→ **Text under study**

The ACLU’s planned legal challenge will test President-elect George W. Bush’s administration’s palate for taking on the controversial issue since the Bush Justice Department will have to defend the bill in court, the wire reported.

The highly controversial bill was opposed by a coalition of the ACLU, other civil liberties groups and conservative Christians. The law mandates that Internet-connected computers be equipped with software that is supposed to block or filter out material deemed obscene or “”harmful to minors.”” But the law’s critics say that such blocking software is deeply flawed and provides a false sense of security because it cannot block 100 percent of so-called “”objectionable”” material.

“”This is the first time since the development of the local, free public library in the 19th century that the federal government has sought to require censorship in every single town and hamlet in America,”” Chris Hansen, a senior staff attorney for the ACLU, told AP. “”More than 100 years of local control of libraries and the strong tradition of allowing adults to decide for themselves what they want to read is being casually set aside.””

→ **Provided information**

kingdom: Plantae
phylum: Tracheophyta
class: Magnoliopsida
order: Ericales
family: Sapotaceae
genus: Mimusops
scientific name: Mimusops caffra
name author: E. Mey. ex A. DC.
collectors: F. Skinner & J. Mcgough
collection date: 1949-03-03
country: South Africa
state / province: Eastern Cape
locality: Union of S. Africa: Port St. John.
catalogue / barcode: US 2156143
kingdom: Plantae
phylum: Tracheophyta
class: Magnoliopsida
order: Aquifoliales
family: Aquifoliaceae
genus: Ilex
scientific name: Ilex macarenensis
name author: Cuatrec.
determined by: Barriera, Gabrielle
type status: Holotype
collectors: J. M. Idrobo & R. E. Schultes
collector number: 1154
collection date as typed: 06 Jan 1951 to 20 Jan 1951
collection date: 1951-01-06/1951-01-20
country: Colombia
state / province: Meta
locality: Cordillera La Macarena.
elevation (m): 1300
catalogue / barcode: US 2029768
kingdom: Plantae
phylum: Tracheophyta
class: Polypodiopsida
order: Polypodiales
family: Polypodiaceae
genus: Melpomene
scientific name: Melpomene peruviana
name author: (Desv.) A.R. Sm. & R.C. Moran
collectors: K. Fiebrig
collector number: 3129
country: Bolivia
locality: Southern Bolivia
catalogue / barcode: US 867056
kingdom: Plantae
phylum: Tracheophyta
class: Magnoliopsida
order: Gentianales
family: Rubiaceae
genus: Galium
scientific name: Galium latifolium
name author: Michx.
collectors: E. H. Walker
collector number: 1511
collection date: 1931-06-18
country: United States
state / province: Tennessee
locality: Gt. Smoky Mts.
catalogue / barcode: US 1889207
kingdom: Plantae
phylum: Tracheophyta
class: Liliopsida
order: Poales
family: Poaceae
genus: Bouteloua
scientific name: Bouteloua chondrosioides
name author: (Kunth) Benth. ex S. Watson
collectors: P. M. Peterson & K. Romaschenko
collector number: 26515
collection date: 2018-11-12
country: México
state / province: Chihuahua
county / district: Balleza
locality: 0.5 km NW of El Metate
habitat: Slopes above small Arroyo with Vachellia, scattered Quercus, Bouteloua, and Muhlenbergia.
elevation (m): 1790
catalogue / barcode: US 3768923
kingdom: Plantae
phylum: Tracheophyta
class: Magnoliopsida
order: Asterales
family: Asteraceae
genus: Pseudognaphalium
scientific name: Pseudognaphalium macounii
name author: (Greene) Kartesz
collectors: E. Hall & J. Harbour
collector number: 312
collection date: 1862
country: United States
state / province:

→ **Actions to take**
1 > Could you rewrite the ACLU passage from "The ACLU’s planned" to "the wire reported.", putting "the news service" in place of "the wire"?
2 > Can you condense the paragraph of the ACLU passage that begins "The highly controversial bill" while keeping its main facts?
3 > How would you continue the ACLU passage from the point where it stops?
The records are separate material, unrelated to the ACLU passage.

→ **Responses per task**
1 >
The ACLU’s planned legal challenge will test President-elect George W. Bush’s administration’s palate for taking on the controversial issue since the Bush Justice Department will have to defend the bill in court, the news service reported.

2 > A coalition of the ACLU, other civil liberties groups and conservative Christians opposed the bill. The law requires Internet-connected computers to carry software meant to block or filter material deemed obscene or "harmful to minors." Critics call such software deeply flawed and say it gives a false sense of security, since it cannot block all so-called "objectionable" material.

3 >
Filtering programs contain encrypted “”blocked”” lists that consist of a database of sites someone or some team of people decided are inappropriate. Other filtering programs block sites based on a list of “”objectionable”” keywords. Critics of filtering software, on all sides of the political spectrum, say that the technology’s arbitrary nature is troublesome because it ends up blocking access to Web sites that it shouldn’t.

The ACLU has made successful challenges to similar Internet censorship laws, including the Communications Decency Act, Children’s Online Protection Act and several state measures.